K is the Kelvin scale. It has the same magnitude as the Celcius scale - i.e. the difference between where water freezes and water boils is 100 degrees. The difference is that the K scale has zero at the point where all molecular motion stops - absolute zero (about -273.something C, -450 F give or take). Incandescent lighting is about 2700K. That is the quality of light given off by the glow of platinum at that temperature, which is 4892F. Sunlight at high noon is about 5000K, much bluer. 

If you have ever taken snapshots with daylight film indoors without a flash, you have seen that everything looks a little browner. That's because the film was designed for 5000K light and was being used with 2700K light.

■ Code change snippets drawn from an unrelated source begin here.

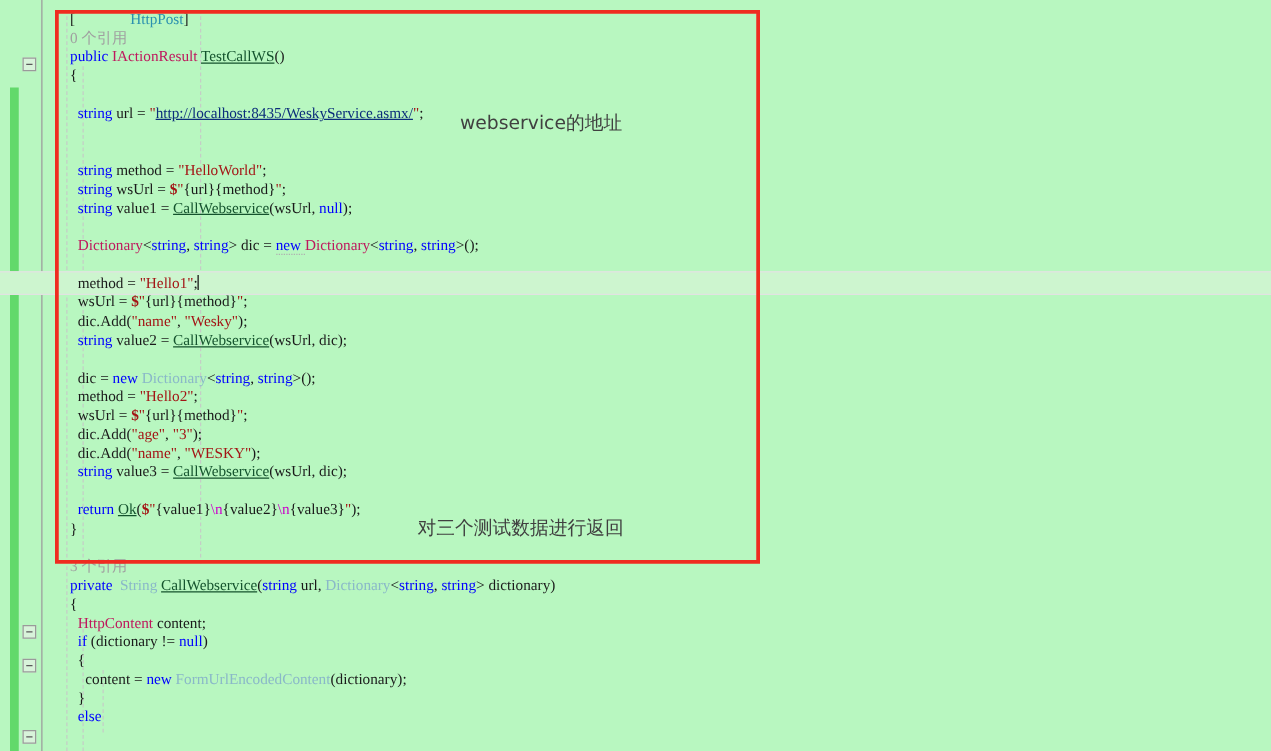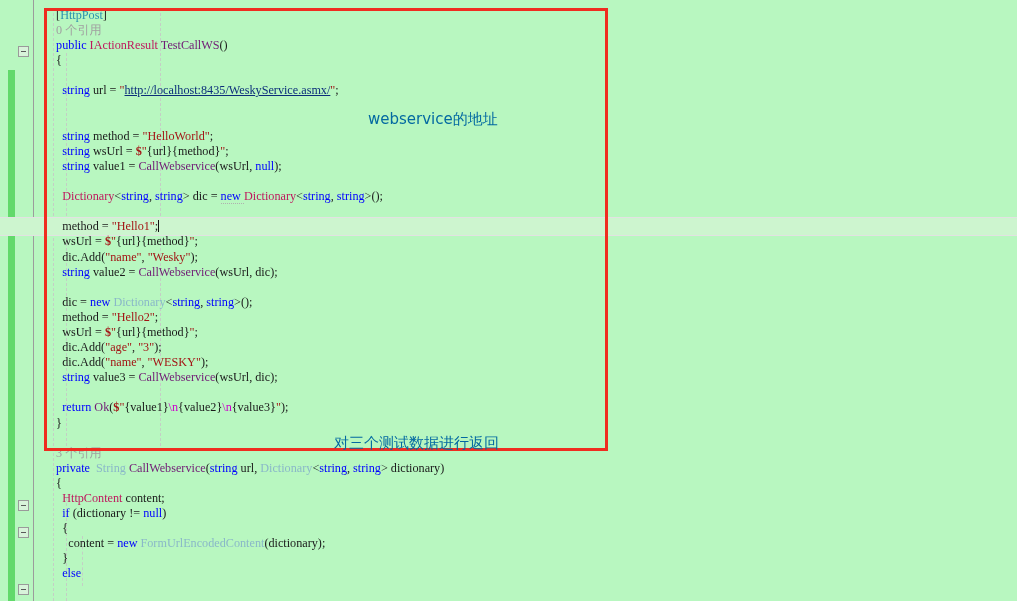--- a/index.html
+++ b/index.html
@@ -75,44 +75,43 @@
   .caret{
     display:inline-block;width:1px;height:12px;
     background:#101010;vertical-align:-2px;
     margin-left:0px;
   }
 
   
   .kw      {color:#0000ff;}            
   .type    {color:#be185d;}            
   .typeg   {color:#8ab8c8;}            
-  .mth     {color:#701a75;}            
+  .mth     {color:#14532d;text-decoration:underline;}            
   .str     {color:#a31515;}            
-  .attr    {color:#2b91af;}            
+  .attr    {color:#2b91af;margin-left:44px;}            
   .punct   {color:#1a1a1a;}
   .esc     {color:#cc00cc;}            
   .dollar  {color:#a31515;font-weight:bold;}
   .lens    {color:#a0a0a0;margin-top:44px;}            
   .url     {color:#0b2d7a;text-decoration:underline;margin-top:14px;}
   .sugg    {border-bottom:1px dotted #b0b0b0;}
 
   
   .redbox{
     position:absolute;
     border:3px solid #ef2c20;
     box-sizing:border-box;
     pointer-events:none;
   }
   .note{
     position:absolute;
-    color:#0369a1;
+    color:#404040;
     font-family:"DejaVu Sans","Liberation Sans",sans-serif;
     font-size:15px;
     white-space:nowrap;
-    margin-top:21px;
   }
 </style>
 </head>
 <body>
 
 <div id="editor">
 
   <div class="change-bar" style="top:70px;height:531px;"></div>
 
   <div class="fold-rail" style="top:0px;height:601px;"></div>

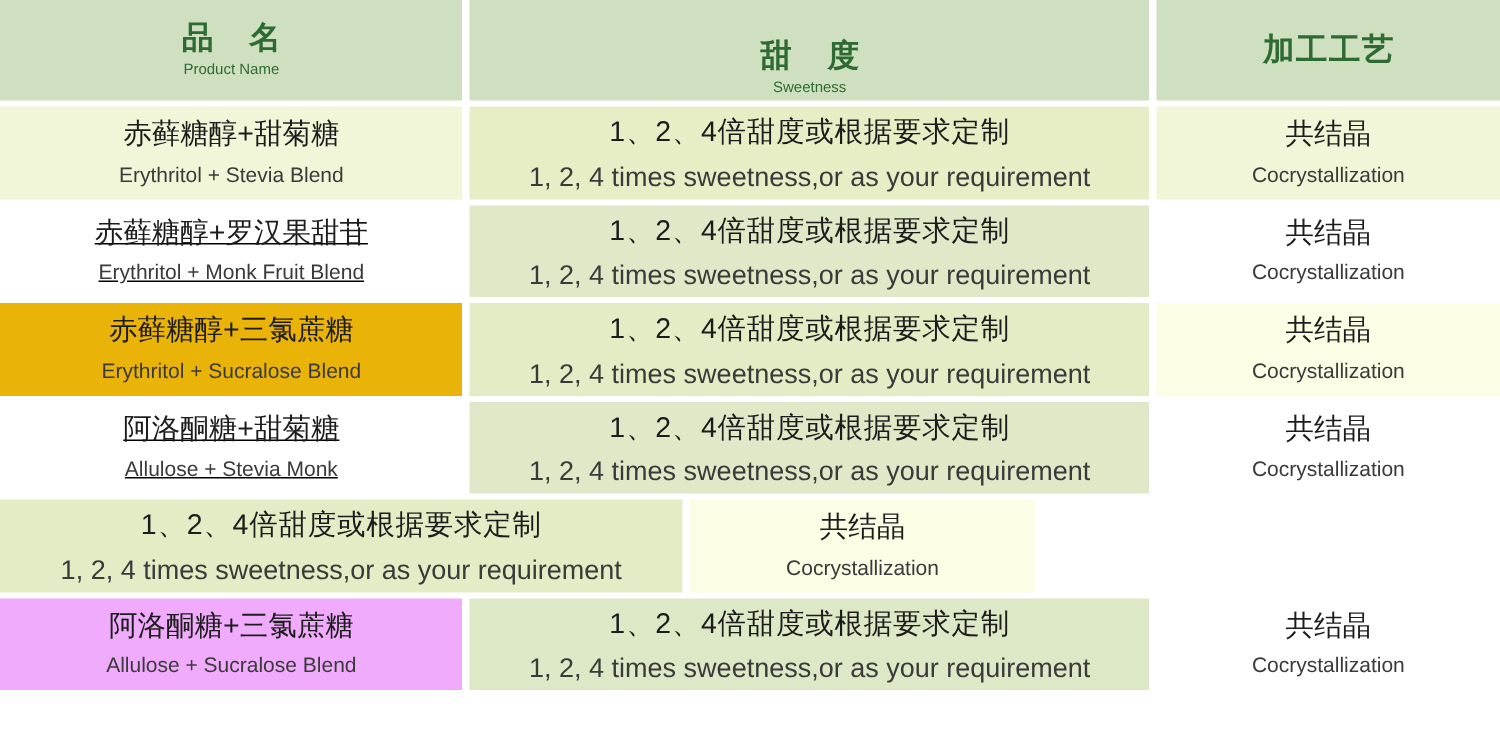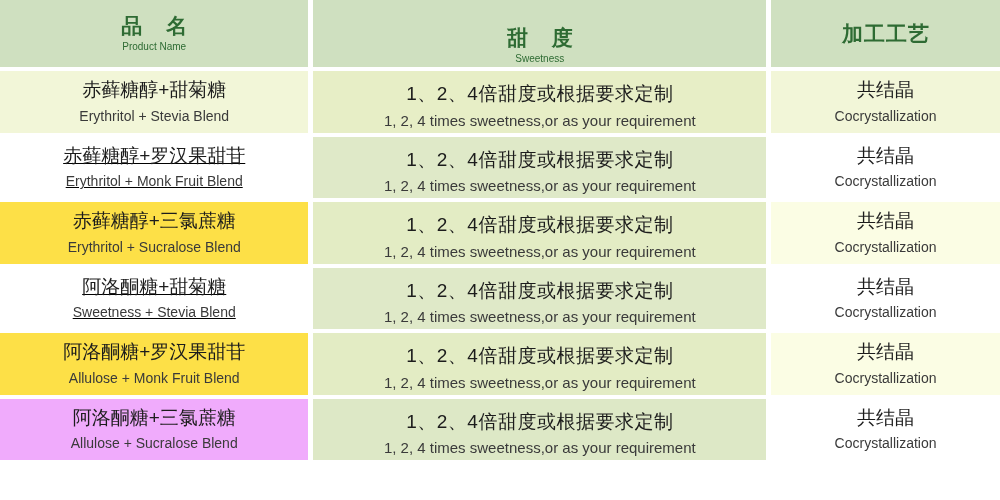--- a/index.html
+++ b/index.html
@@ -76,21 +76,21 @@
   .body-row .cell {
     height: calc(100% - 4px);
     margin-bottom: 4px;
   }
   .shade-a .col-name  { background: #f2f6d8; }
   .shade-a .col-sweet { background: #e7eec6; }
   .shade-a .col-tech  { background: #f2f6d8; }
   .shade-b .col-name  { background: #ffffff; text-decoration: underline; }
   .shade-b .col-sweet { background: #dfe9c8; }
   .shade-b .col-tech  { background: #ffffff; }
-  .shade-c .col-name  { background: #fde047; }
+  .shade-c .col-name  { background: #eab308; }
   .shade-c .col-sweet { background: #e3ecc4; }
   .shade-c .col-tech  { background: #fbfde4; }
   .shade-d .col-name  { background: #f0abfc; }
   .shade-d .col-sweet { background: #dde8c6; }
   .shade-d .col-tech  { background: #ffffff; }
 
   .cn {
     color: #1c1c1c;
     font-size: 19px;
     line-height: 1.5;
@@ -100,21 +100,21 @@
     color: #3a3a3a;
     font-size: 14px;
     line-height: 1.6;
     white-space: nowrap;
   }
   .col-sweet .cn {
     font-size: 19px;
     letter-spacing: 0.5px;
   }
   .col-sweet .en {
-    font-size: 15px;
+    font-size: 18px;
   }
 </style>
 </head>
 <body>
 
 <div class="table">
 
   <div class="row header-row">
     <div class="cell col-name">
       <div class="header-cn">品  名</div>
@@ -170,37 +170,33 @@
     </div>
     <div class="cell col-tech">
       <div class="cn">共结晶</div>
       <div class="en">Cocrystallization</div>
     </div>
   </div>
 
   <div class="row body-row shade-b">
     <div class="cell col-name">
       <div class="cn">阿洛酮糖+甜菊糖</div>
-      <div class="en">Sweetness + Stevia Blend</div>
+      <div class="en">Allulose + Stevia Monk</div>
     </div>
     <div class="cell col-sweet">
       <div class="cn">1、2、4倍甜度或根据要求定制</div>
       <div class="en">1, 2, 4 times sweetness,or as your requirement</div>
     </div>
     <div class="cell col-tech">
       <div class="cn">共结晶</div>
       <div class="en">Cocrystallization</div>
     </div>
   </div>
 
   <div class="row body-row shade-c">
-    <div class="cell col-name">
-      <div class="cn">阿洛酮糖+罗汉果甜苷</div>
-      <div class="en">Allulose + Monk Fruit Blend</div>
-    </div>
     <div class="cell col-sweet">
       <div class="cn">1、2、4倍甜度或根据要求定制</div>
       <div class="en">1, 2, 4 times sweetness,or as your requirement</div>
     </div>
     <div class="cell col-tech">
       <div class="cn">共结晶</div>
       <div class="en">Cocrystallization</div>
     </div>
   </div>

I tell you that to tell you this: The Accuvin test people have gone to great lengths to make these tests easy to use and, more importantly, easy to read. I've used all too many tests that had to be read in direct sunlight, or that didn't specify the light required, making them very difficult to read.


----------



## mufasha (Dec 1, 2012)

Hi peter, based on your knowledge of these tests, for the malic test would you say that it is crucial to read the color indicator for a sample exactly at the 4-6 minute mark? Can you read the color of the sample after this 4-6 minute mark? My issue is that many of the wines I tested showed no color change at the 4 minute mark, but after about 5 minutes displayed a different color, and this color was constant after a longer period of time. I'm worried that the time that they give the instructions is too short for how long it takes the indicator to show the true value of the malic acid present in the wine.


----------



## Runningwolf (Dec 1, 2012)

Mufasha, first off welcome to the forum. This thread you are replying to is over five years old so I'm not sure you'll get a reply from Peter. I haven't seen him around for at least a year. What I can tell you about accuvin tests, are they are very cumbersome to use and inaccurate. With that said their customer service is awesome if you call them.


----------